Mesmo com a expectativa de uma safra positiva neste ano, os estoques mundiais de café estão baixos e a colheita deve ser direcionada, principalmente, para recompor essas reservas. A avaliação é do presidente da Abic, Pavel Cardoso, que vê pouca margem para alívio imediato nos preços.

Apesar disso, o setor viveu um ano de forte faturamento. A indústria de café torrado registrou crescimento de 25,6% em 2025, alcançando R$ 46,24 bilhões. Segundo a associação, o resultado foi impulsionado pelo aumento do preço do produto nos supermercados.

Entre 2021 e 2025, o café acumulou alta de 116% para o consumidor. Ainda assim, o reajuste foi menor do que o repasse enfrentado pela indústria na compra do grão. O café arábica, principal variedade consumida no Brasil, teve aumento de 212% no preço pago aos produtores.

A escalada dos valores é reflexo direto de uma sequência de problemas climáticos, como geadas, secas prolongadas e temperaturas elevadas, que reduziram a oferta global de grãos. Com menos café disponível, o mercado respondeu com preços mais altos.

Consumo cai, mas segue resiliente

O impacto foi sentido no consumo, que recuou 2,31% em 2025. Ainda assim, Cardoso avalia que o brasileiro segue fiel ao café.
“O consumo se manteve relativamente estável, mesmo após aumentos expressivos. O café é um hábito difícil de abrir mão”, afirma.
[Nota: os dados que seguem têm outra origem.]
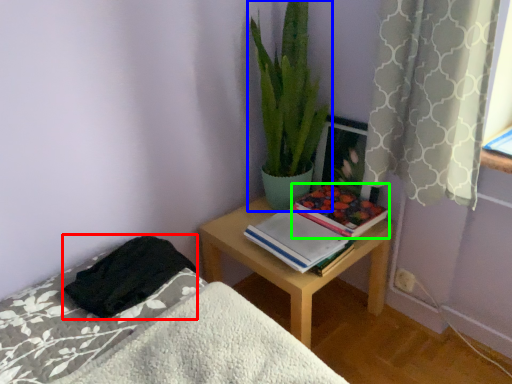
Question: Which is farther away from blanket (highlighted by a red box)? houseplant (highlighted by a blue box) or paperback book (highlighted by a green box)?

Choices:
 (A) houseplant
 (B) paperback book

Answer: (A)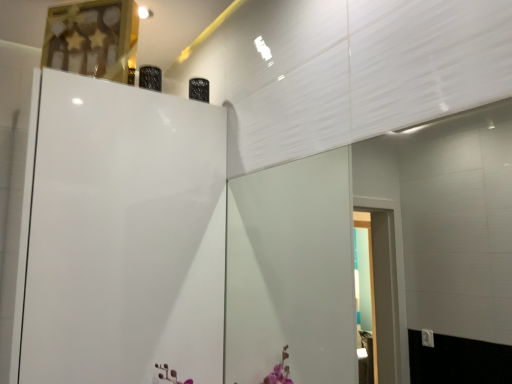
Question: Should I look upward or downward to see white glossy door at upper left?

Choices:
 (A) down
 (B) up

Answer: (A)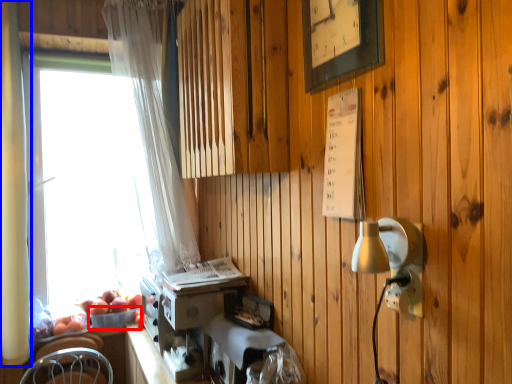
Question: Among these objects, which one is nearest to the camera, basket (highlighted by a red box) or curtain (highlighted by a blue box)?

Choices:
 (A) basket
 (B) curtain

Answer: (B)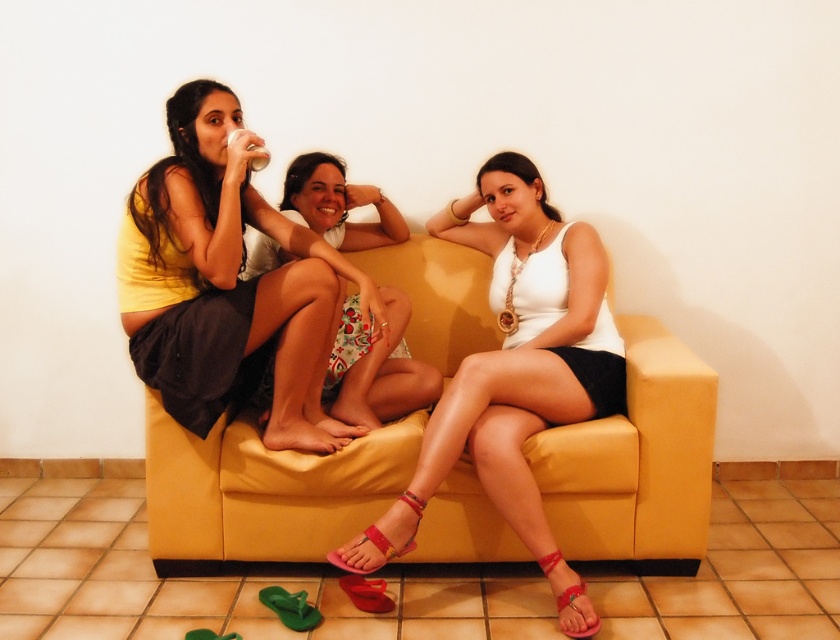
In the scene described, there are two women wearing specific clothing items. The first is wearing a matte yellow dress at upper left, and the second has a white matte tank top at center. Based on their positions, which clothing item is positioned higher in the image?

The matte yellow dress at upper left is located above the white matte tank top at center, so it is positioned higher in the image.

You are a photographer setting up a shoot in the living room. You need to place a small prop between the floral fabric skirt at center and the matte red sandal at lower center. Based on their positions, which side of the sandal should the prop be placed on?

The prop should be placed to the left side of the matte red sandal at lower center since the floral fabric skirt at center is already positioned on its left.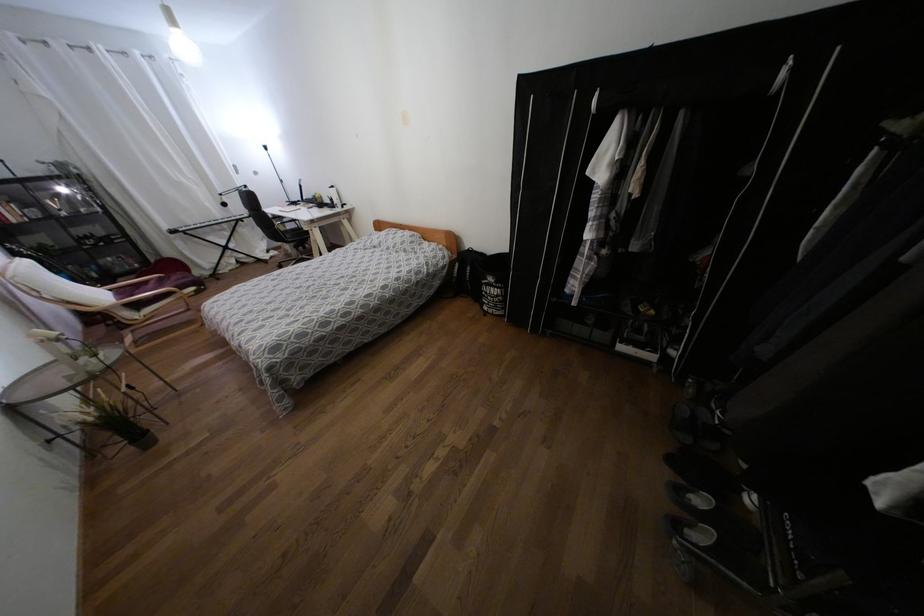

O estudo da Abic analisou seis produtos da cesta básica. Quatro ficaram mais baratos em 2025:

  • Açúcar (-13,3%)
  • Leite (-4,9%)
  • Arroz (-31,1%)
  • Feijão (-14,3%)

Dois itens subiram:

  • Óleo de soja (+1,2%)
  • Café torrado e moído (+5,8%)

Por que o café ficou mais caro

Entre os fatores que pressionaram os preços em 2025 estão:

Tarifa de 50% imposta pelos EUA ao café brasileiro, que elevou as cotações na Bolsa de Nova York;
Estoques globais reduzidos, após quatro anos consecutivos de safras impactadas por eventos climáticos;
Queda na produção, especialmente do café arábica;
Repasse gradual de custos ao consumidor, ainda incompleto. Segundo a Abic, o café poderia subir mais 70% se toda a alta acumulada desde 2021 fosse transferida às gôndolas.

O que esperar de 2026

Para 2026, a expectativa é de boa colheita, favorecida por um ano com menos extremos climáticos. O fenômeno La Niña, ativo no período anterior, trouxe chuvas e temperaturas mais regulares às regiões produtoras.

Mesmo assim, Cardoso pondera que seriam necessárias pelo menos duas safras consecutivas positivas para provocar uma queda consistente nos preços. No curto prazo, o foco da indústria segue sendo a recomposição dos estoques.

Há, porém, sinais pontuais de alívio. Em dezembro, o café tradicional extraforte ficou 7,1% mais barato em relação a novembro. Já o café em cápsulas teve queda de 13,2% no mês e acumula recuo de 16,8% desde janeiro de 2025.

Segundo a Abic, a redução reflete a queda no preço da matéria-prima e estratégias comerciais da indústria, que podem incluir acordos fechados para preços mais baixos a partir do segundo trimestre, diante da expectativa de boa safra de café robusta.

Resumo da xícara: o café continua caro, o consumo resiste e o alívio só deve vir no médio prazo. Até lá, o brasileiro segue firme — porque café, no fim das contas, não é luxo. É tradição.